What are the challenges for 2019?
The industry has made a lot of progress in 2018, with important reforms introduced in the global business sector, which now give us a clear sense of direction, and we will see how things unfold over the months to come. We have collaborated a lot with the government authorities to ensure a good outcome that will allow us to maintain our competitiveness.
There will continue to be a number of international challenges to be tackled. It is good news that the Mauritian Regimes which were previously regarded as harmful, have now been cleared by the OECD’s Forum of Harmful Tax Practices, together with the new partial exemption regime. We will need to look at the extension of the partial exemption to other categories of income, to make sure that others are not more competitive than we are.
Mauritius has also not been included in the tax blacklist of the Netherlands, and we are hopeful that the EU’s next report looking at tax practices in third world countries, which is due at the end of first quarter 2019, will recognise the effort and commitments that Mauritius has made, and the changes introduced.
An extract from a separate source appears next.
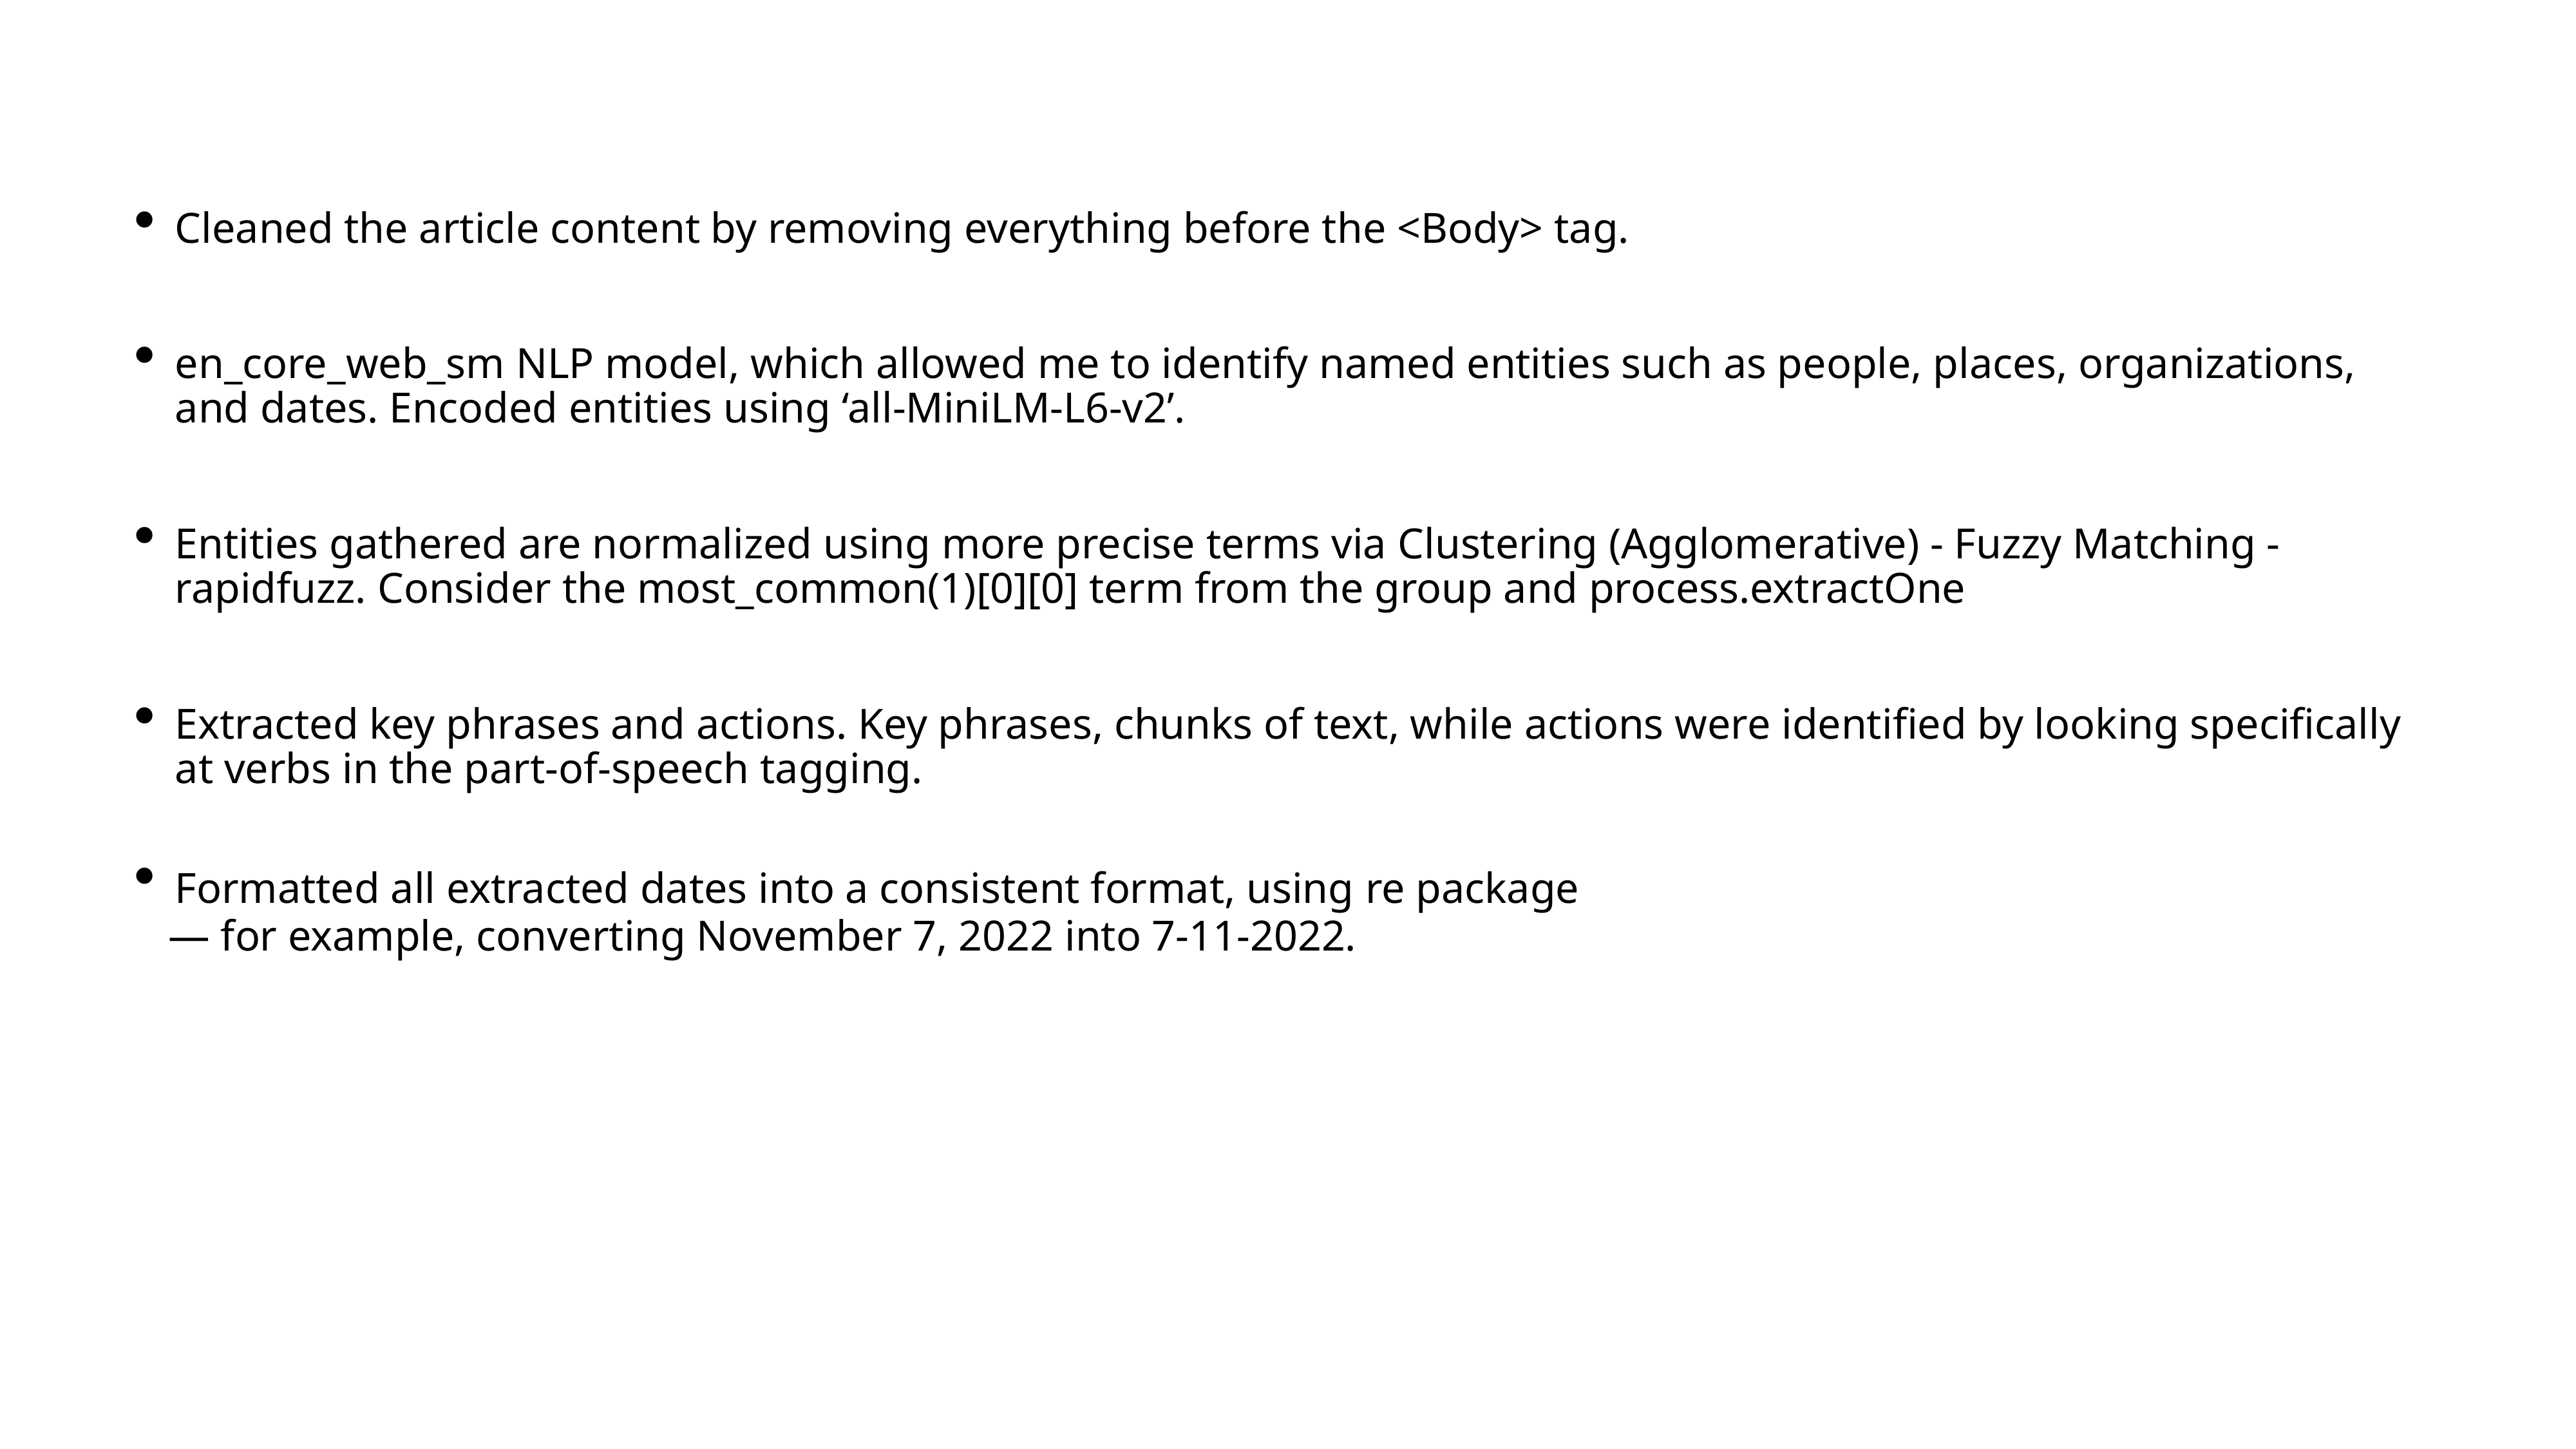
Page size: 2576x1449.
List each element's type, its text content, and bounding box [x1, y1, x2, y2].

list Cleaned the article content by removing everything before the <Body> tag. en_core_web_sm NLP model, which allowed me to identify named entities such as people, places, organizations, and dates. Encoded entities using ‘all-MiniLM-L6-v2’. Entities gathered are normalized using more precise terms via Clustering (Agglomerative) - Fuzzy Matching - rapidfuzz. Consider the most_common(1)[0][0] term from the group and process.extractOne Extracted key phrases and actions. Key phrases, chunks of text, while actions were identified by looking specifically at verbs in the part-of-speech tagging. Formatted all extracted dates into a consistent format, using re package — for example, converting November 7, 2022 into 7-11-2022. [128, 128, 2448, 1321]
«Indirectly, the economy as a whole has benefitted from the rise of the financial services sector.»
In terms of the Anti-Money Laundering framework, necessary amendments were brought by the Finance Act and FIAMLA Regulations and National Risk Assessment exercise is currently underway. We are hopeful that we will have a positive re-rating by ESAAMLG in April 2019.
We are also confident that the new substance criteria introduced in our new global business regime will create additional employment opportunities, so that will be a positive outcome.
Reputation is a key issue for the Mauritius International Financial Centre and we need to project a distinct brand so people know what Mauritius stands for, particularly at a time when some of our initial competitive advantages have been eroded. We understand that the Economic Development Board will be leading a branding exercise for the Mauritius IFC which will be important for ensuring our visibility on the international stage. Furthermore, we need to ensure that the Blueprint for the financial sector is effectively implemented and the industry stands ready to help.